Monday, June 8, 2009

Penny Lover

While counting out the ridiculous amount of pennies, people leave us in our tip jar, I was reminded of a special moment I experienced in college. Okay, I probably shouldn't use the word "special" because it doesn't involve clothing the naked or feeding the hungry. But, it does involve a near death experience...

One night my freshman year in college, my coach had our entire team over for a barbecue. On the way home, the entire freshman class, which consisted of 8 people, were jammed into a Ford Explorer and a Isuzu Trooper. At the first stop sign, I grabbed a handful of powdered doughnuts and threw them at the Explorer. (I would like to say I was being an immature freshman, but if given the chance, I would do the same thing tomorrow.) In retaliation, the Explorer unleashed a handful of cut up fruit and a water bottle.

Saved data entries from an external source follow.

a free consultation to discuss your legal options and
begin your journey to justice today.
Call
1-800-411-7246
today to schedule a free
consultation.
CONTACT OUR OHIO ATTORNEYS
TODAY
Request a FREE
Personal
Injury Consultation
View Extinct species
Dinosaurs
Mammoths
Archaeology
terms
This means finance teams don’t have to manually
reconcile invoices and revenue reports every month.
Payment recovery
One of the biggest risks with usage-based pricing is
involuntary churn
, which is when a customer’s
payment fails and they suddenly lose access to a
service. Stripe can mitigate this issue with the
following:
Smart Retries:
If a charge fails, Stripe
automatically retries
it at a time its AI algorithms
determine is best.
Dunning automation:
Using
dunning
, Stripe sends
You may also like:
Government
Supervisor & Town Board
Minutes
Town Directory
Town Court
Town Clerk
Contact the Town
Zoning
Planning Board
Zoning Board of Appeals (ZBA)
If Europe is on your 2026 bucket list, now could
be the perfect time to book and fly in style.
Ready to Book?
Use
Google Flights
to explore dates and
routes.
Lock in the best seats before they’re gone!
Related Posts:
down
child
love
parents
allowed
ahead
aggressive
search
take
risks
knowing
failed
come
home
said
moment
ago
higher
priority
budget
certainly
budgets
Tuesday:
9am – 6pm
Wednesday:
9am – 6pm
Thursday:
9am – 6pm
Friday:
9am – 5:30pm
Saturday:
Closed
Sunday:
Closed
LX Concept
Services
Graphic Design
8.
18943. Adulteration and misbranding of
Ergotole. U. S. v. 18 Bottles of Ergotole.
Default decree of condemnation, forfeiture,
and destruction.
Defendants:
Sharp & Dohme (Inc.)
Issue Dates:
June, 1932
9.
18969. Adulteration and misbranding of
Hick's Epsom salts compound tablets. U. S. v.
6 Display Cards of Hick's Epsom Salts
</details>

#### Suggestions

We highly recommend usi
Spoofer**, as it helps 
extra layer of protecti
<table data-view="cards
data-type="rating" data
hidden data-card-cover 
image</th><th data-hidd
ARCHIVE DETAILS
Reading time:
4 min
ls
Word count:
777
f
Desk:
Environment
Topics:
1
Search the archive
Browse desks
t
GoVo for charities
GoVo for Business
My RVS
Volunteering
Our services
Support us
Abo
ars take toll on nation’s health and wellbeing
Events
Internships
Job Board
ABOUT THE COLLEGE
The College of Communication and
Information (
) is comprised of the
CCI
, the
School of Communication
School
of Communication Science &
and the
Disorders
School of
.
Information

And so it began. At each stop sign, we would get out of the car and throw food at each other. Eventually, we ran out of food, so we decided something a little more lethal...pennies. My roommate always had a cup full of them and I could never figure out why she had such a stash...until now. I'll never forget the sound of those pennies pinging off the hood of the Explorer.

Now, this is where the fun took a bad turn...after the last stop sign the Explorer got in front of us, and while driving through a narrow bridge, decided to turn the wheel all of the sudden and cut off the exit. Again, 12 years ago, and I can still remember putting my foot on the dashboard, and while screaming, "Brakkeee!!!" seeing the horrified faces of my friends in the approaching Explorer. I'm happy to report that my roommate didn't hit the Explorer, but I did wet my pants.

So, see pennies are good for nothing. One, they really can't buy anything. Two, they cause potential accidents. Three, they cause grown women to wet themselves. AND Four, they aren't substitutes for tips. Come on you cheap bastards - drop at least a quarter in.